PROMPT:
Looking at the listing below, retype exactly the lines starting at the one containing "Textes et messages" and ending at the one containing "Descuentos y promociones en tecnología", both included, and nothing else.

##########

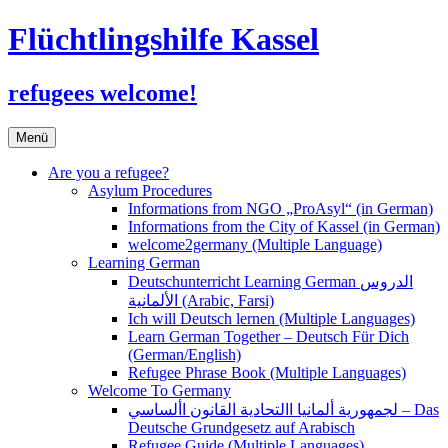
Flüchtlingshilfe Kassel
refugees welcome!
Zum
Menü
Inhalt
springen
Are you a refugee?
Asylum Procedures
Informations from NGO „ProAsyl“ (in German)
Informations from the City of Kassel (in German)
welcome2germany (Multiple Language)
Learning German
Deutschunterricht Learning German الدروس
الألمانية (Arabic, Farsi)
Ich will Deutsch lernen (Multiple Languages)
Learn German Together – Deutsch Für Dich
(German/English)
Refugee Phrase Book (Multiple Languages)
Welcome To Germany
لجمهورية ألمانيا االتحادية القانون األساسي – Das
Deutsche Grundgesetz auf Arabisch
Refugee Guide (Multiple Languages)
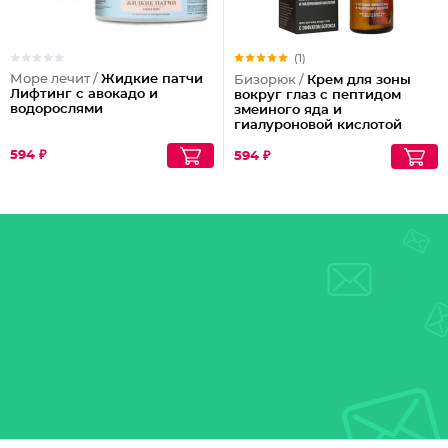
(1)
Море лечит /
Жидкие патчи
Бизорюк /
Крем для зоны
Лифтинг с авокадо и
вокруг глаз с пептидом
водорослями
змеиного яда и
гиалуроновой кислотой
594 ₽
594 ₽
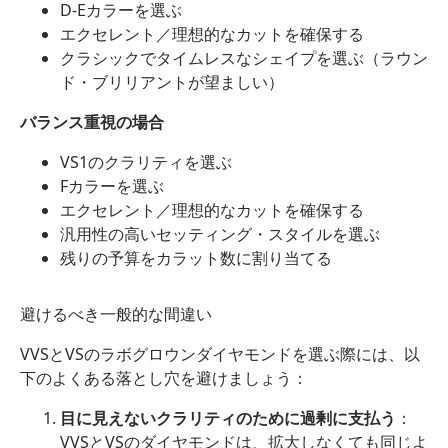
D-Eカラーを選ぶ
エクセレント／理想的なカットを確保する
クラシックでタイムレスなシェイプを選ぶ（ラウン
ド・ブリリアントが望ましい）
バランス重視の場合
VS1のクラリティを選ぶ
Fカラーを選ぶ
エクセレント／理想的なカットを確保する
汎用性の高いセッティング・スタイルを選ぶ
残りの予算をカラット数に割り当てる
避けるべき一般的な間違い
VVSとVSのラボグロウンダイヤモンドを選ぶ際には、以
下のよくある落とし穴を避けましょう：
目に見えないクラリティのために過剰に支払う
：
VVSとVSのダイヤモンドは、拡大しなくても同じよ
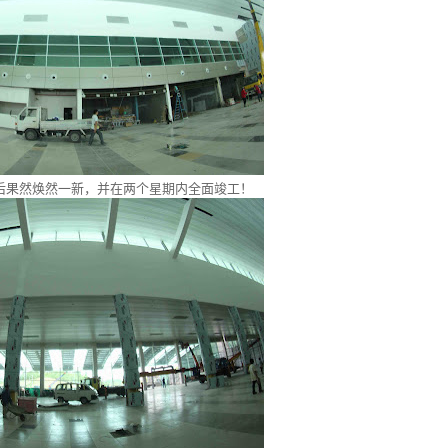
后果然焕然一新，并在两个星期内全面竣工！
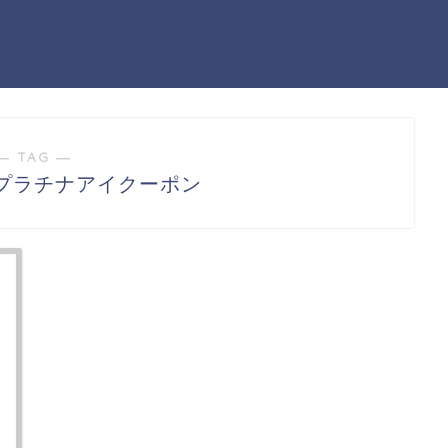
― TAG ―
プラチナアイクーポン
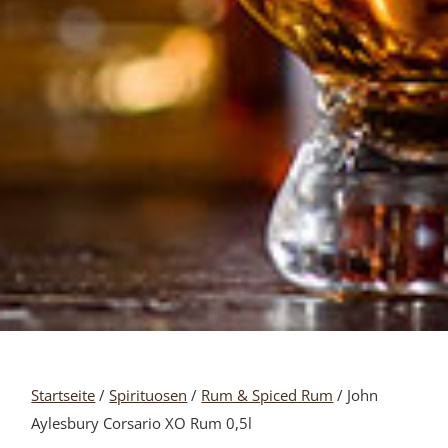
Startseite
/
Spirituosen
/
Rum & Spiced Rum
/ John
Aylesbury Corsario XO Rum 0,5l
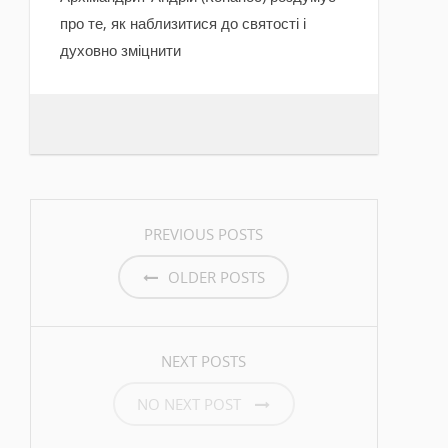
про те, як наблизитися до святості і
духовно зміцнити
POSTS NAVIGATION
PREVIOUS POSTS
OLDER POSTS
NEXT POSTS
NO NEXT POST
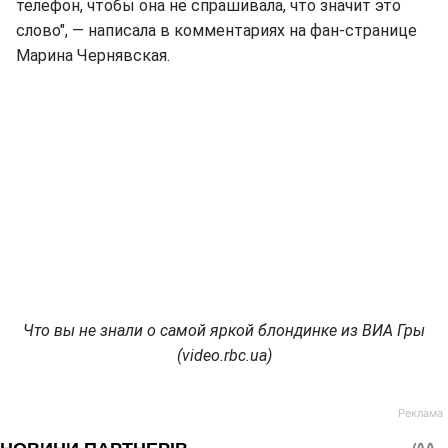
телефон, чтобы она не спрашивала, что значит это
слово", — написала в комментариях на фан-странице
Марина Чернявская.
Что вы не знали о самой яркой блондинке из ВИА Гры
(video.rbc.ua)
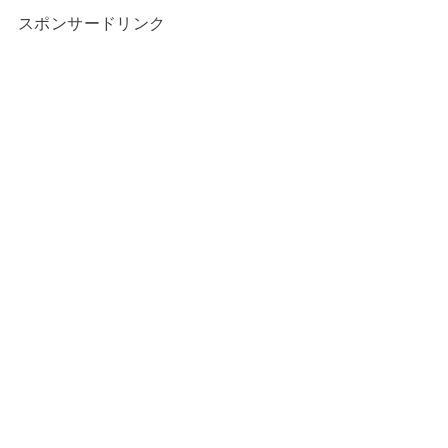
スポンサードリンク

##########

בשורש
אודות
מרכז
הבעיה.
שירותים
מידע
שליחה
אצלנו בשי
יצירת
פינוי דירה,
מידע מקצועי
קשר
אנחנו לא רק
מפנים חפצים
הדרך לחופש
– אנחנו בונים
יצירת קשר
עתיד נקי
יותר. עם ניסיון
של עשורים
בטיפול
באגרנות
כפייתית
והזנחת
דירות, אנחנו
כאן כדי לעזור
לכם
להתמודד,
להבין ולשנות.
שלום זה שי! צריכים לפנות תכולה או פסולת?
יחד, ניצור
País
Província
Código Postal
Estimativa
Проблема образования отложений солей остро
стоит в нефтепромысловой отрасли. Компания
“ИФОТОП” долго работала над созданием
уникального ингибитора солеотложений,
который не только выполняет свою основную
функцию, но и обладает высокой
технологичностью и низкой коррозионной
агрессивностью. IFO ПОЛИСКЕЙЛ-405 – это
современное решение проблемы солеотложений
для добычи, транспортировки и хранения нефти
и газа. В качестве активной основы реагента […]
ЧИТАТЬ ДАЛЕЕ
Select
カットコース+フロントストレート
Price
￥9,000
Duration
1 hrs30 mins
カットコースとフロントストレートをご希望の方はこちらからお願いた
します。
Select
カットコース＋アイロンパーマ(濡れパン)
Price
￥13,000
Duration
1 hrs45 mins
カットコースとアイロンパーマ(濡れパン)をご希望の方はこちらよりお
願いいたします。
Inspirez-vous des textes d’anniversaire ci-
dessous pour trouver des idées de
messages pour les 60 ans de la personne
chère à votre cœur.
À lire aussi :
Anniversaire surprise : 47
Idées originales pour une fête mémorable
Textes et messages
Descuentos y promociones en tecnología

##########

SOLVED EXERCISE:
Textes et messages
Descuentos y promociones en tecnología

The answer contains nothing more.